O que eu queria mesmo era um folhado de carne
A pastelaria luxemburguesa é simpática nos doces, mas falha redondamente quando a questão se torna salgada.
Não há tradição de comer salgados no Luxemburgo e isso é uma tragédia de que ninguém fala. Se fores a meio da manhã ou a meio da tarde a uma pastelaria luxemburguesa, o melhor que encontras é uma sanduíche de qualquer coisa. Pão com queijo e fiambre, pão com queijo apenas, ou só com fiambre. Um croque monsieur, com sorte. Uma quiche, talvez. Trazem salada como acompanhamento. Opções aborrecidas para abastecer a pequena fome que nos assola a todos entre a saída do trabalho e a chegada a casa.
A pastelaria luxemburguesa é simpática nos doces, mas falha redondamente quando a questão se torna salgada. Uma das coisas que mais me faltam da minha vida lisboeta é o folhado de carne. Se me esforçar verdadeiramente, se for à procura de um salgado para compensar a tarde, sou provavelmente capaz de encontrar um lanche misto, um rissol de carne e outro de camarão. Posso conseguir um pão com chouriço, com empreendimento e esforço.

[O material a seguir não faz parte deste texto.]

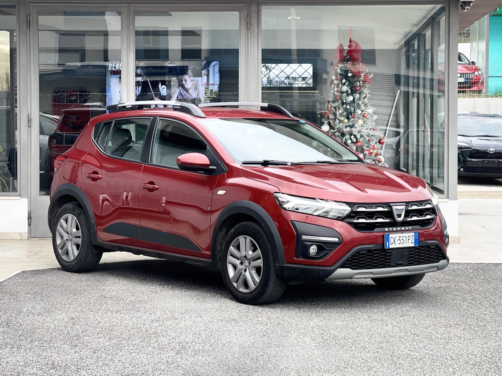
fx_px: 928
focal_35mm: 64
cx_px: 251
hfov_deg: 30.3
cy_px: 188
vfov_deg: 22.9
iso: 32
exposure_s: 1/121
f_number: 2.2
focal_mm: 7.5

Ou, maravilha das maravilhas, um folhado de salsicha e uma empada de galinha. Mas nunca neste país encontrei um folhado de carne – e essa é dor que me desfaz o coração.
Eu, que sou de Lisboa e particularmente do bairro da Graça, habituei-me a crescer perto de algumas das melhores pastelarias da capital portuguesa. É um lugar onde convivem dois mundos. Nas vitrinas expõem-se as montras que abastecem a gula forasteira: pastéis de nata e bolas de berlim, bolos sortidos com creme ou sem creme. Mas, lá dentro, na prateleira da ponta, jaz o segredo português valiosíssimo de que ninguém fala: o salgado.
As pastelarias portuguesas têm uma ética na hora de apresentação dos salgados. Se aos doces reservam os palcos principais das montras, permitindo showrooms complexos de formatos e texturas que prendem o olhar à gula, nos folhados e fatias de bola reina uma tabela de segredo que permite misturar tudo num único tabuleiro, esperando que o consumidor adivinhe a exata medida de delícia que vai encontrar em cada produto.
Uma empada de galinha pode permanecer perfeitamente exposta ao lado de um rissol de camarão, mesmo que o primeiro tenha ido ao forno e o segundo à fritadeira. Encaixam-se os folhados de salsicha na travessa onde se pôs os de espinafre e requeijão – e ainda se oferecem os croquetes de carne no mesmo suporte. São os salgados, afinal de contas, e para eles não há funfuns nem gaitinhas.
Talvez seja precisamente por isso que lhes sinto tamanha falta. Assim que chego a Lisboa, tento ir à Graça comer um folhado de carne – os da Cabreira são os melhores do país. E na prateleira dos fundos há os simples e os com queijo, os que levam cogumelos e os que trazem fiambre. Os fritos, os de forno e os de panela estão separados em travessas diferentes. Não são para turistas. São para portugueses.
Passei uns meses fora do Luxemburgo, e sonhei com um folhado de carne. À chegada, procurei-o por mais de uma dezena de sítios sem nunca o encontrar. Havia sanduíches por todo o lado, rissóis de carne e camarão nas casas portuguesas, um folhado de salsicha aqui e outro misto ali. Folhado de carne nada, nicles. Era o sabor que eu precisava. Era sabor que dava jeito ao Luxemburgo, também. Se souberem onde os há, por favor digam qualquer coisinha. E vai que ainda somos capazes de torná-los num pitéu para toda a gente.